We walk across the Green, and reach the stile and kissing gate into the field that runs alongside the river. Usually, I clamber over the stile and let Frosty jump it, but Lewis opens the gate and goes through, stopping to close it behind him.

  ‘You have to pay me with a kiss before I’ll let’ you through,’ He tips his head to one side, like a dog trying to look appealing. We kiss and he pulls away slightly. ‘The price has gone up since you’ve been standing there,’ he teases. ‘It’s three kisses now.’

  ‘Lewis,’ I say, laughing as I catch sight of Aurora walking her dog towards us, ‘we’ll cause a traffic jam.’

  He lets me through the gate and we start out along the path beside the river.

  ‘It’s a shame you couldn’t bring Mick and Miley with you. They’ll be fed up, won’t they, missing out on a walk?’

  ‘They’re all right.

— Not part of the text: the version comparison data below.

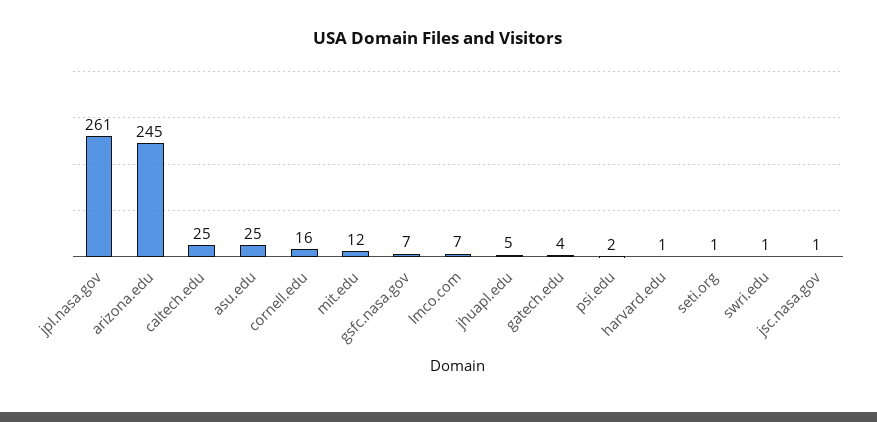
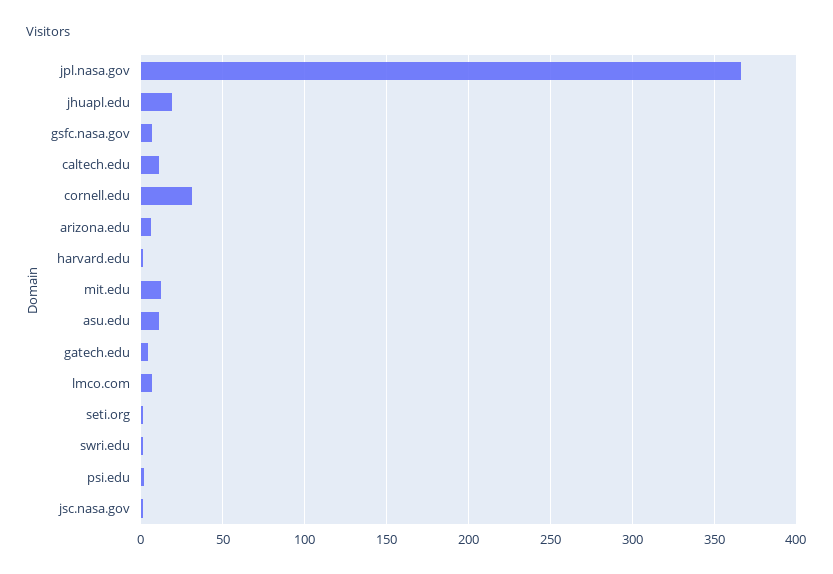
jpl.nasa.gov: 261 -> 365
arizona.edu: 245 -> 5
caltech.edu: 25 -> 10
asu.edu: 25 -> 10
cornell.edu: 16 -> 30
jhuapl.edu: 5 -> 20

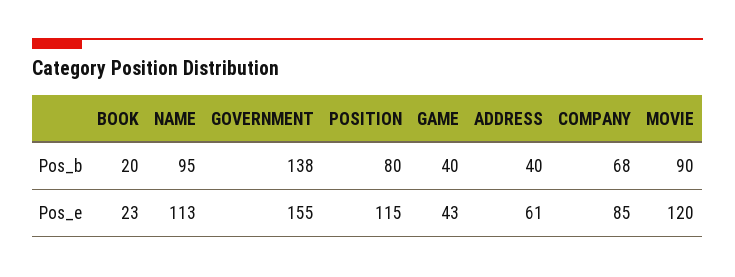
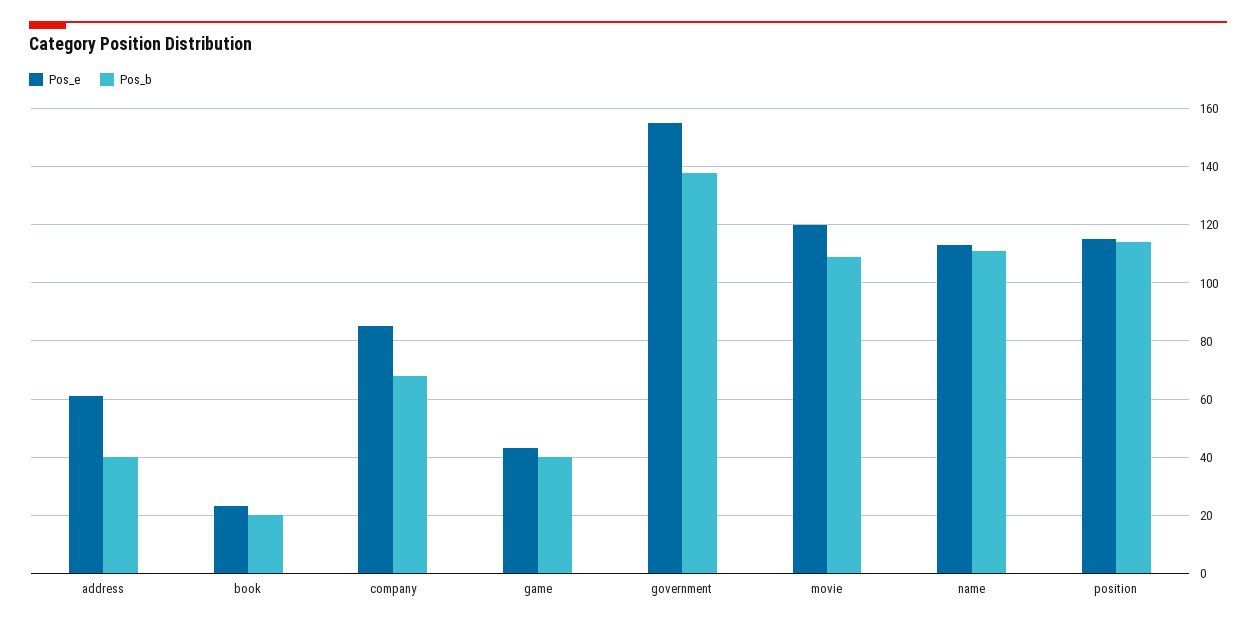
Pos_b, NAME: 95 -> 110
Pos_b, POSITION: 80 -> 115
Pos_b, MOVIE: 90 -> 110

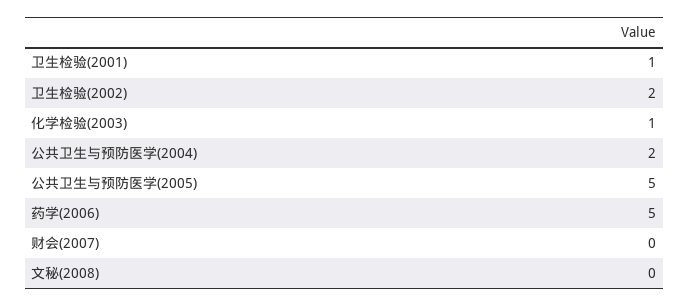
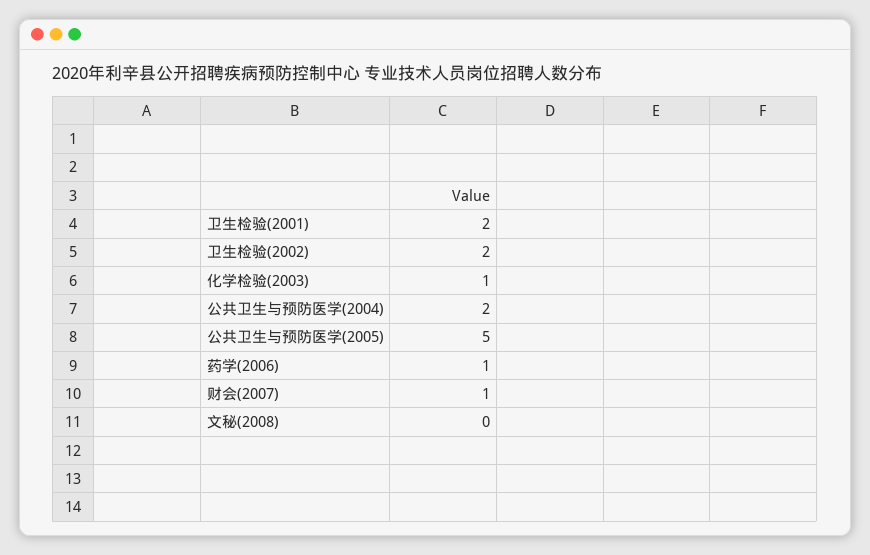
卫生检验(2001): 1 -> 2
药学(2006): 5 -> 1
财会(2007): 0 -> 1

They’ve been running around on the farm and playing with Poppy all day. I left them crashed out in their beds.’

  ‘Ah, sweet,’ I say, as we walk on hand in hand along the path beside the river.

  ‘So, tell me about your bad day. Did you catch any babies?’

  ‘Not today. No,’ I hesitate, a little apprehensive about opening up old wounds, and Lewis’s insecurities and jealousies, by mentioning Paul, but I remember how I promised to be open with him. No more secrets, no more lies, apart from a little economy with the truth over Gran because I don’t want him to feel constrained to avoid the subject, or let it slip when he’s chatting with Murray and Emily. I really don’t want to worry my sister with it.

  ‘I saw Paul – at the surgery,’ I hasten to add.

  Immediately, I sense the tension in Lewis’s fingers.

  ‘It was work. His new girlfriend is pregnant.’ I bite my lip.

  ‘And?’ he says. ‘Something’s upset you. What is it?’

  ‘Oh, Lewis, it made me feel so sad,’ I go on, recalling the way Paul held his arm protectively around Katie’s waist, and stifling an instantaneous sob of distress.

  Lewis swears. ‘I knew it.’ He drops my hand and turns to face me. ‘I knew you were still in love with him.’

  ‘I’m not,’ I say, tears streaming down my face.